YOUR INSTRUCTIONS: Rewrite the lines of the records below, substituting "date collected" for "collection date" and leaving everything else unchanged. Omit the pictures from your answer.

================================

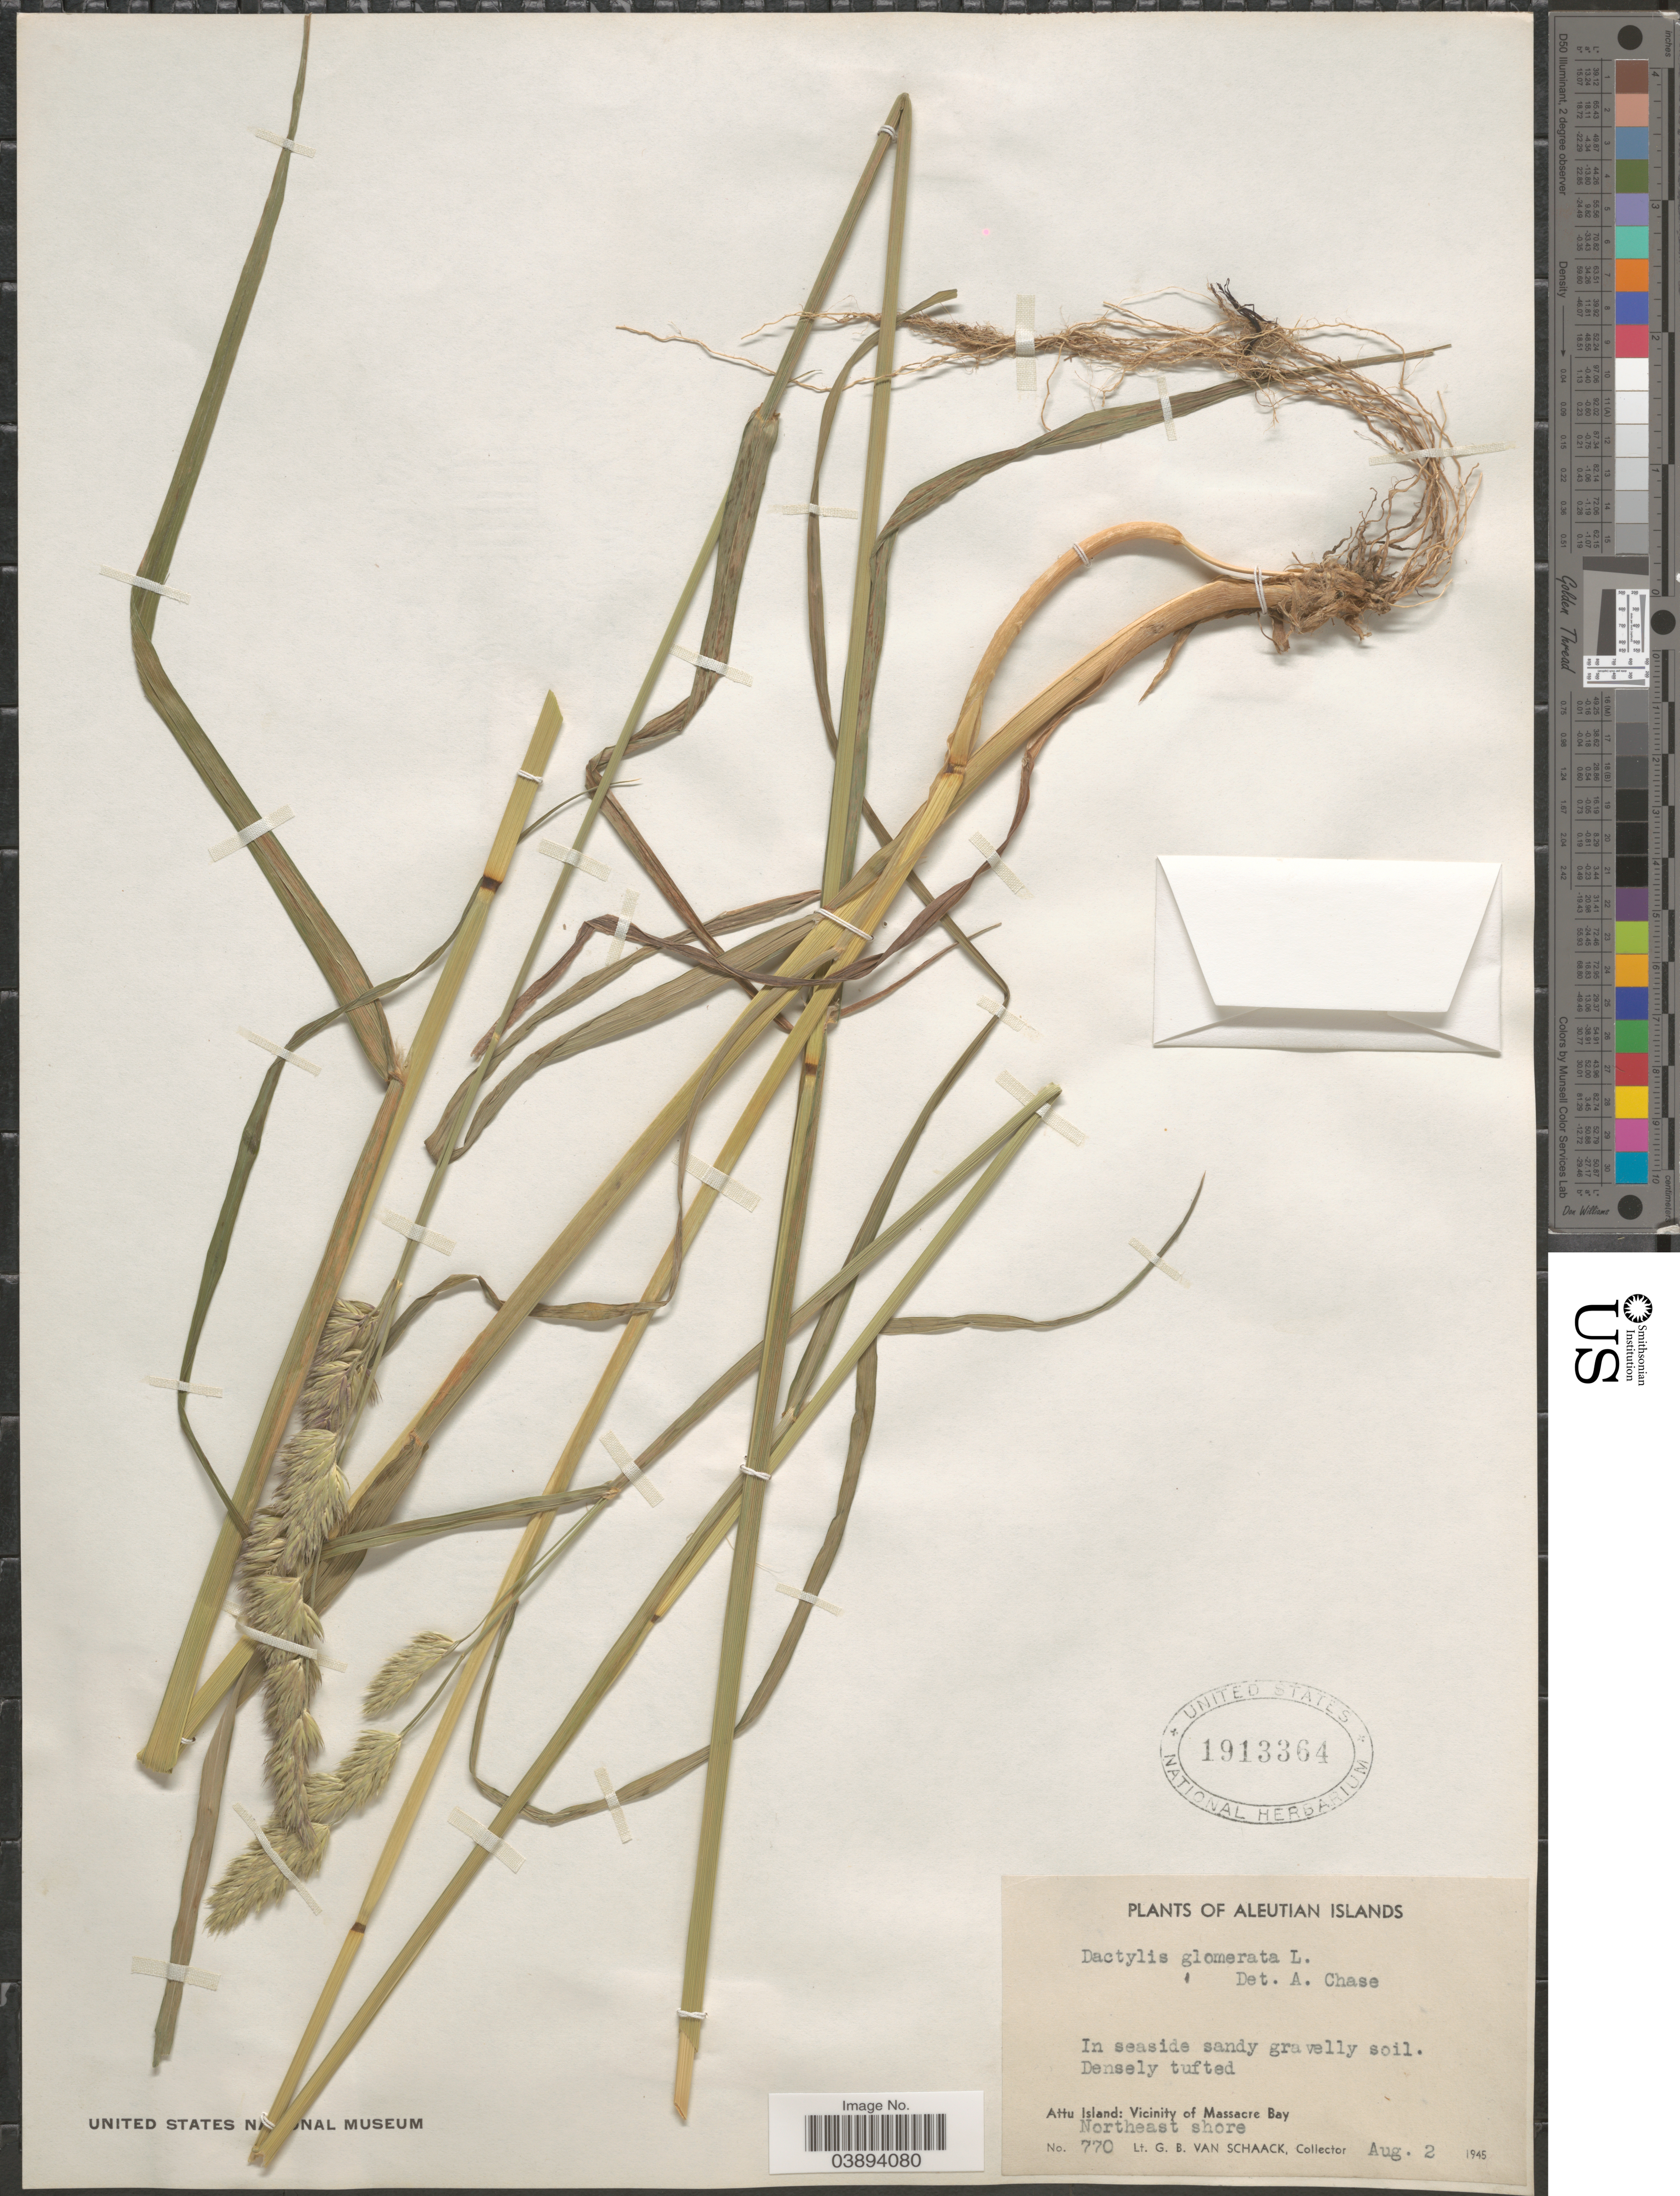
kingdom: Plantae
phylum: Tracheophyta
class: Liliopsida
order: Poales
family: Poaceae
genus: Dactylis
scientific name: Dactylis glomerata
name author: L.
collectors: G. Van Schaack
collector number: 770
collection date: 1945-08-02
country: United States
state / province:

================================

TASK RESULT:
kingdom: Plantae
phylum: Tracheophyta
class: Liliopsida
order: Poales
family: Poaceae
genus: Dactylis
scientific name: Dactylis glomerata
name author: L.
collectors: G. Van Schaack
collector number: 770
date collected: 1945-08-02
country: United States
state / province:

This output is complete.